Directions for this task — Find the lines of data that contain the string "root", then list them.

(Limb landmark coordinates)
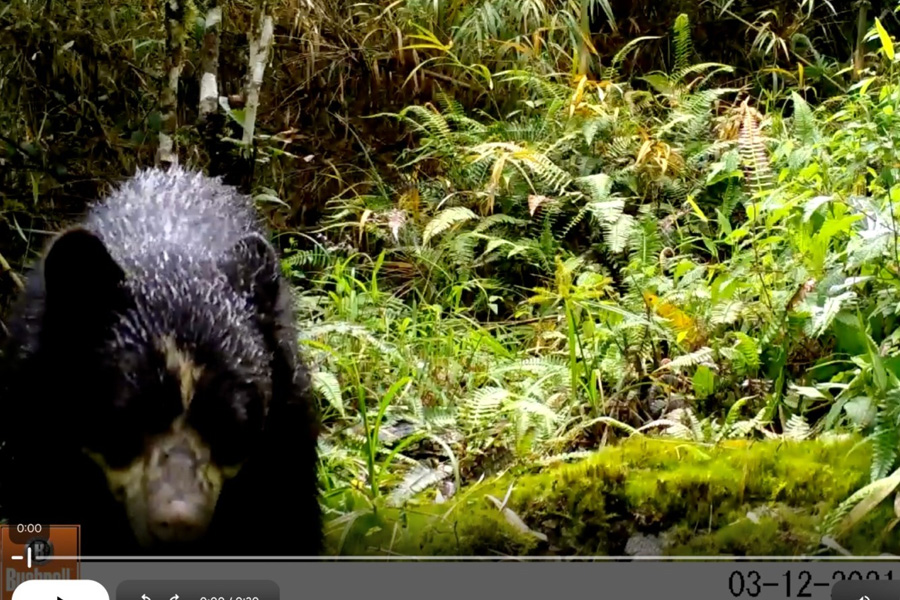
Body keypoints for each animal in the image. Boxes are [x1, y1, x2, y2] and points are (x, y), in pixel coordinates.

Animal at [0, 165, 322, 557]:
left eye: (232, 426)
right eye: (124, 419)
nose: (178, 524)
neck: (168, 262)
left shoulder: (286, 427)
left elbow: (288, 517)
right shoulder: (33, 416)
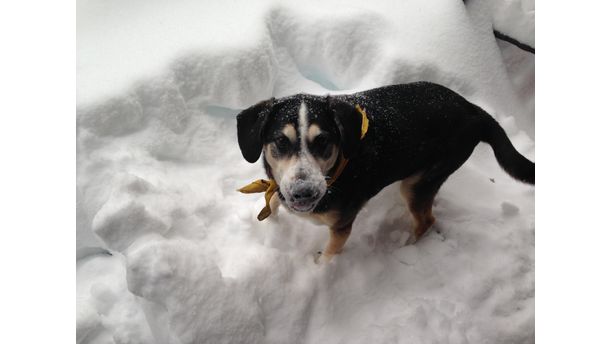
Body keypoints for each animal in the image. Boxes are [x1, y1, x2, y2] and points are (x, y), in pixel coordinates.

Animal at [237, 81, 532, 264]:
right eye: (280, 141)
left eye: (323, 141)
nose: (304, 193)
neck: (336, 173)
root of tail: (474, 110)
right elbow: (274, 201)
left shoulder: (342, 226)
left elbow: (327, 256)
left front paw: (318, 267)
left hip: (419, 183)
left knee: (426, 221)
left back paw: (406, 247)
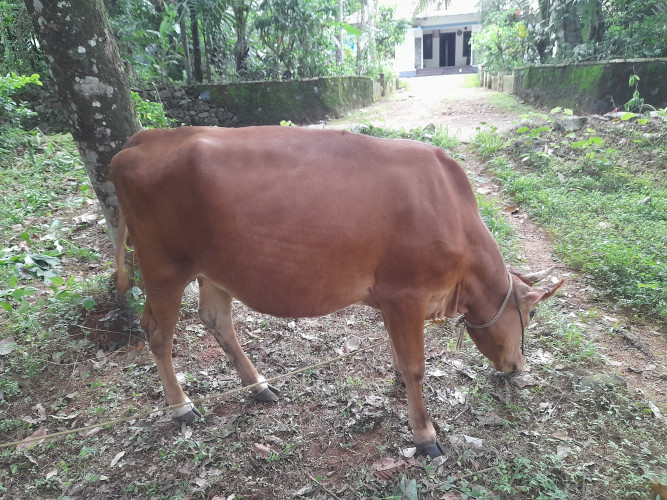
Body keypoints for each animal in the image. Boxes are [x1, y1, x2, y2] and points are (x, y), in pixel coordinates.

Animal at [111, 126, 563, 457]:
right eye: (532, 314)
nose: (519, 367)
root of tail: (144, 139)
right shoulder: (406, 294)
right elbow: (416, 365)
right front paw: (425, 435)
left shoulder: (390, 300)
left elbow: (398, 353)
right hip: (163, 270)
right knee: (157, 334)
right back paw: (181, 406)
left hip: (214, 271)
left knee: (217, 321)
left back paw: (259, 386)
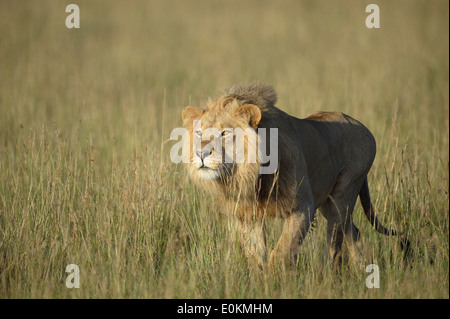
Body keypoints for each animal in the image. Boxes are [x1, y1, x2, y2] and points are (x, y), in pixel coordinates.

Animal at [180, 82, 408, 268]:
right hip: (328, 202)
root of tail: (365, 128)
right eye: (199, 133)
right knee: (353, 232)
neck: (249, 176)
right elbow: (256, 255)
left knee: (334, 245)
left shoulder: (303, 207)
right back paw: (363, 269)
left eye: (225, 133)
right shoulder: (248, 215)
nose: (200, 153)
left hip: (343, 195)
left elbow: (281, 251)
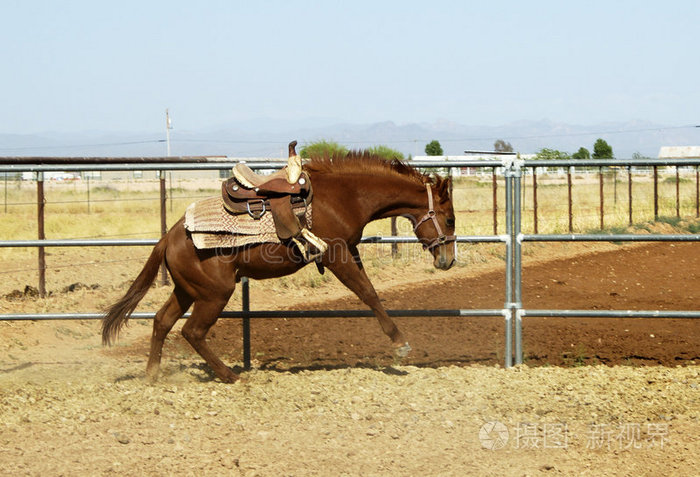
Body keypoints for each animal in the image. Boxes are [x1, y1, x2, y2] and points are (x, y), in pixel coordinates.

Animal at [101, 152, 456, 384]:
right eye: (450, 219)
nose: (448, 260)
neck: (344, 195)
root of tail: (169, 237)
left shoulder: (349, 250)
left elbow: (369, 291)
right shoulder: (336, 254)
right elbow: (368, 293)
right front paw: (400, 345)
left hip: (187, 290)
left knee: (162, 321)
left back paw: (152, 375)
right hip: (214, 293)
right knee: (193, 331)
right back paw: (230, 376)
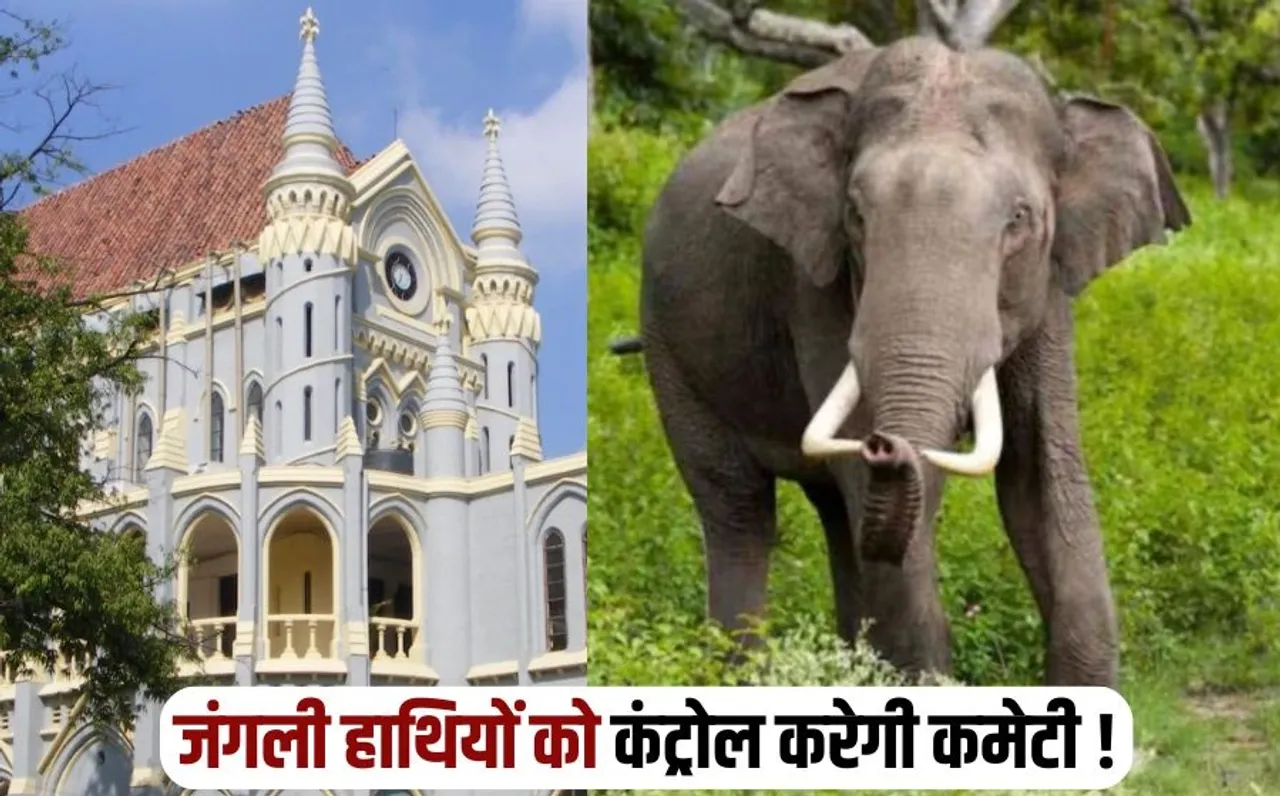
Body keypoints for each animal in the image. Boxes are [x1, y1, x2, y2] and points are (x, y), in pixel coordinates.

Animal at [616, 36, 1190, 687]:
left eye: (1020, 219)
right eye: (856, 215)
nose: (886, 444)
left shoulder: (1049, 289)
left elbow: (1041, 474)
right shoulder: (814, 282)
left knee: (836, 515)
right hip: (669, 347)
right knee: (740, 509)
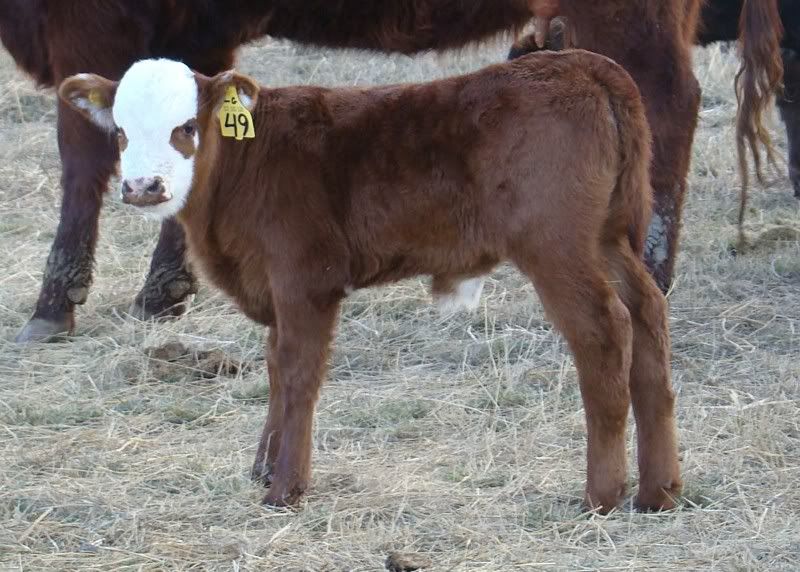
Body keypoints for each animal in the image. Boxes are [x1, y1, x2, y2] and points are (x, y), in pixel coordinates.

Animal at [58, 52, 680, 512]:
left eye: (186, 127)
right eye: (119, 132)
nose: (143, 187)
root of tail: (584, 65)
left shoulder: (305, 279)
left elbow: (299, 372)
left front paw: (286, 488)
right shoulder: (276, 287)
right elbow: (274, 366)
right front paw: (263, 466)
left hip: (556, 246)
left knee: (605, 331)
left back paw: (602, 495)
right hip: (606, 240)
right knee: (648, 315)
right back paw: (659, 491)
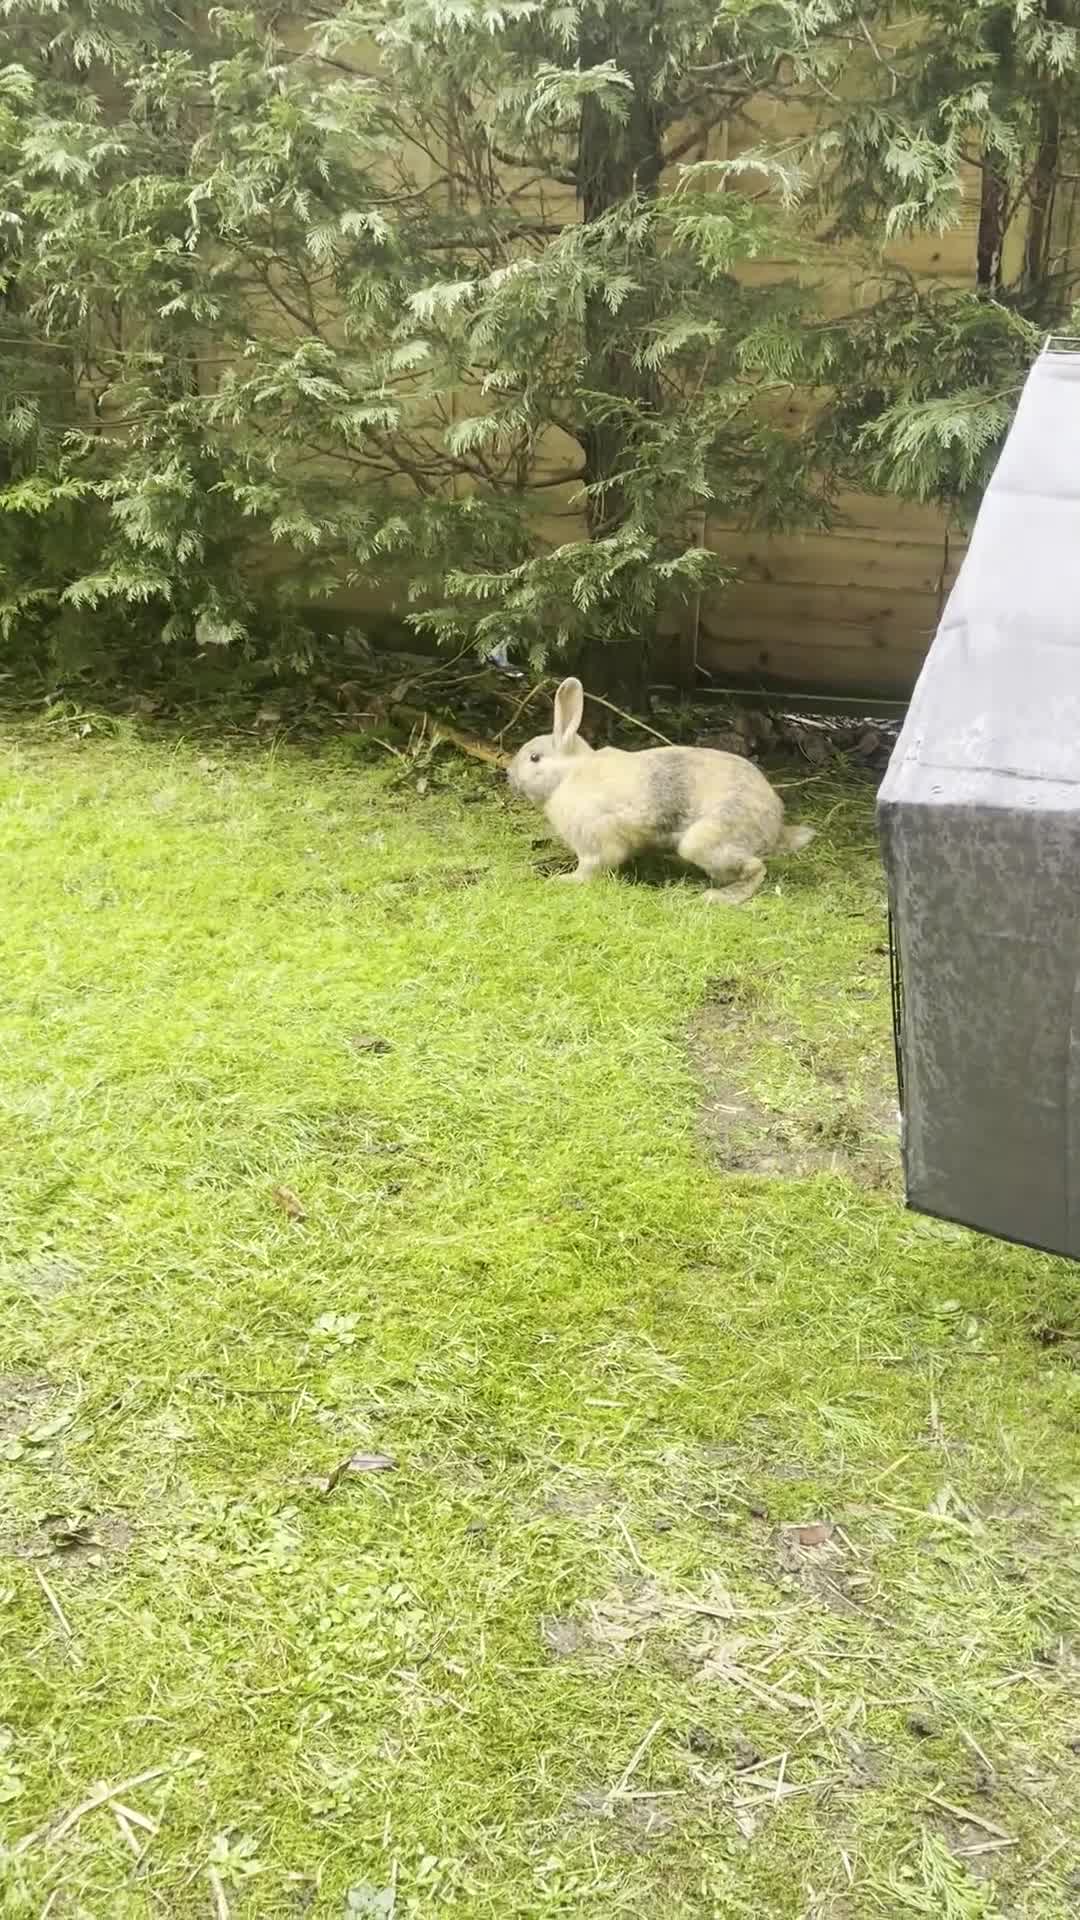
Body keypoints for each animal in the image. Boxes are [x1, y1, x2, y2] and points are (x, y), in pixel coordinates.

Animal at [507, 676, 815, 904]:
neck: (568, 775)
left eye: (534, 758)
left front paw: (566, 880)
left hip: (705, 842)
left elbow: (592, 867)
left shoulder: (595, 843)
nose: (509, 774)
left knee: (756, 869)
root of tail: (775, 829)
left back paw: (718, 897)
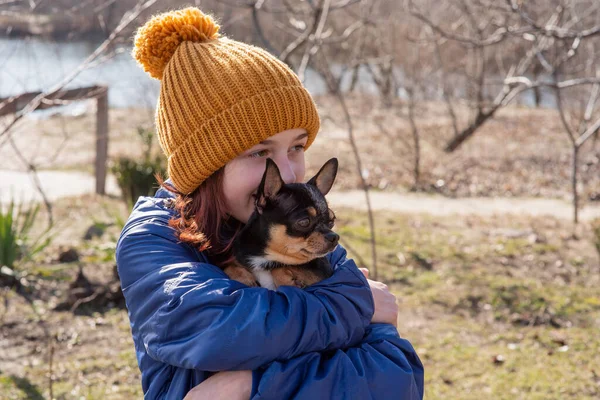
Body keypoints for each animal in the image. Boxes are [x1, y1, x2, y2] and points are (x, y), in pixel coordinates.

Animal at [224, 157, 340, 290]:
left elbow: (283, 267)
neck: (266, 258)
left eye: (331, 221)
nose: (334, 237)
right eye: (304, 222)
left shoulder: (322, 272)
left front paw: (285, 280)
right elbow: (229, 265)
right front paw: (244, 277)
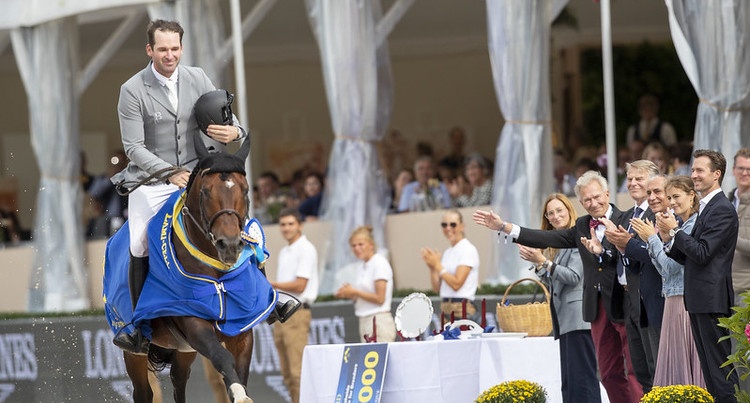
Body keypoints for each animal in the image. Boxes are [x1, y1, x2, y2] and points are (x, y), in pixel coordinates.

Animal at [110, 137, 274, 403]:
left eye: (245, 190)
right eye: (206, 192)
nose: (229, 245)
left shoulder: (242, 329)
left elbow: (239, 372)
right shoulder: (193, 322)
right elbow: (222, 358)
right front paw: (239, 394)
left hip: (183, 350)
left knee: (178, 381)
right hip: (134, 353)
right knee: (143, 391)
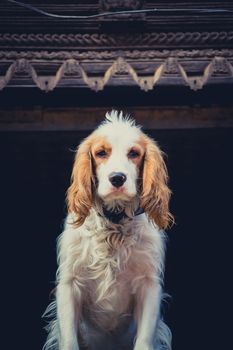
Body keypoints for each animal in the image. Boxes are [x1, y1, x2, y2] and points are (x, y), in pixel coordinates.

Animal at [43, 111, 173, 350]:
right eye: (101, 153)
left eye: (134, 153)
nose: (117, 178)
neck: (115, 223)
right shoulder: (69, 284)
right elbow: (69, 340)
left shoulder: (149, 285)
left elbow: (143, 340)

Exercise result —
root of tail: (474, 110)
root of tail: (144, 139)
root of tail: (365, 128)
root of tail: (169, 237)
root of tail: (584, 65)
root of tail: (775, 829)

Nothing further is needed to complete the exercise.